* _Stated exercise_
Output every line of the records below as a numbered list, omitting blank lines.

* _Available data_

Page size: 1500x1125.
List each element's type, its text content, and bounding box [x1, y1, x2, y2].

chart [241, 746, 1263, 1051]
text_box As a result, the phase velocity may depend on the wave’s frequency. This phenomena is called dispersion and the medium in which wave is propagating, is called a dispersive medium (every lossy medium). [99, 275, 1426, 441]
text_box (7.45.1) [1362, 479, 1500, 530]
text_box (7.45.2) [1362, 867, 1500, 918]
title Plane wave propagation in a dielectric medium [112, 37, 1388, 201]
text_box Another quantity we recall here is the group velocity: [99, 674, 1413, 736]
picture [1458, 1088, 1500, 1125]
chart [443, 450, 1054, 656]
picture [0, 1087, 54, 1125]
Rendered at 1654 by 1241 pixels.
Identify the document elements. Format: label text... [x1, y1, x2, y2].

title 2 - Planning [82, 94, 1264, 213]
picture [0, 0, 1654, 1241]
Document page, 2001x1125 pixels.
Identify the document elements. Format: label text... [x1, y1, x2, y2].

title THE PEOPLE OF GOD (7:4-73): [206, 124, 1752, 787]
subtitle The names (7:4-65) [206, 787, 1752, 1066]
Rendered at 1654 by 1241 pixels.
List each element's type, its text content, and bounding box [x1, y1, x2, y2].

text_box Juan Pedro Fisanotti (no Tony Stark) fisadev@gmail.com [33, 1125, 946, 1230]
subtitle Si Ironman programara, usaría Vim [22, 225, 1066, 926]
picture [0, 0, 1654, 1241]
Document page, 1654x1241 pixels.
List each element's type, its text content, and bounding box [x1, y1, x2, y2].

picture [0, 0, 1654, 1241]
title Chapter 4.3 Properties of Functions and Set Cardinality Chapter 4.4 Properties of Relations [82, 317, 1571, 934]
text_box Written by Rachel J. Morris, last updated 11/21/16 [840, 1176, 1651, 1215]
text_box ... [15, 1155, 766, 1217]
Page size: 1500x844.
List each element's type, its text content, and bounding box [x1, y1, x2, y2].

* _Output below_
1. Page size: 1500x1125.
2. List each element's type, its text content, and bounding box [x1, y1, x2, y2].
3. chart [241, 746, 1263, 1051]
4. text_box As a result, the phase velocity may depend on the wave’s frequency. This phenomena is called dispersion and the medium in which wave is propagating, is called a dispersive medium (every lossy medium). [99, 275, 1426, 441]
5. text_box (7.45.1) [1362, 479, 1500, 530]
6. text_box (7.45.2) [1362, 867, 1500, 918]
7. title Plane wave propagation in a dielectric medium [112, 37, 1388, 201]
8. text_box Another quantity we recall here is the group velocity: [99, 674, 1413, 736]
9. picture [1458, 1088, 1500, 1125]
10. chart [443, 450, 1054, 656]
11. picture [0, 1087, 54, 1125]
12. Rendered at 1654 by 1241 pixels.
13. Identify the document elements. Format: label text... [x1, y1, x2, y2].
14. title 2 - Planning [82, 94, 1264, 213]
15. picture [0, 0, 1654, 1241]
16. Document page, 2001x1125 pixels.
17. Identify the document elements. Format: label text... [x1, y1, x2, y2].
18. title THE PEOPLE OF GOD (7:4-73): [206, 124, 1752, 787]
19. subtitle The names (7:4-65) [206, 787, 1752, 1066]
20. Rendered at 1654 by 1241 pixels.
21. List each element's type, its text content, and bounding box [x1, y1, x2, y2].
22. text_box Juan Pedro Fisanotti (no Tony Stark) fisadev@gmail.com [33, 1125, 946, 1230]
23. subtitle Si Ironman programara, usaría Vim [22, 225, 1066, 926]
24. picture [0, 0, 1654, 1241]
25. Document page, 1654x1241 pixels.
26. List each element's type, its text content, and bounding box [x1, y1, x2, y2].
27. picture [0, 0, 1654, 1241]
28. title Chapter 4.3 Properties of Functions and Set Cardinality Chapter 4.4 Properties of Relations [82, 317, 1571, 934]
29. text_box Written by Rachel J. Morris, last updated 11/21/16 [840, 1176, 1651, 1215]
30. text_box ... [15, 1155, 766, 1217]
31. Page size: 1500x844.
32. List each element's type, its text content, and bounding box [x1, y1, x2, y2].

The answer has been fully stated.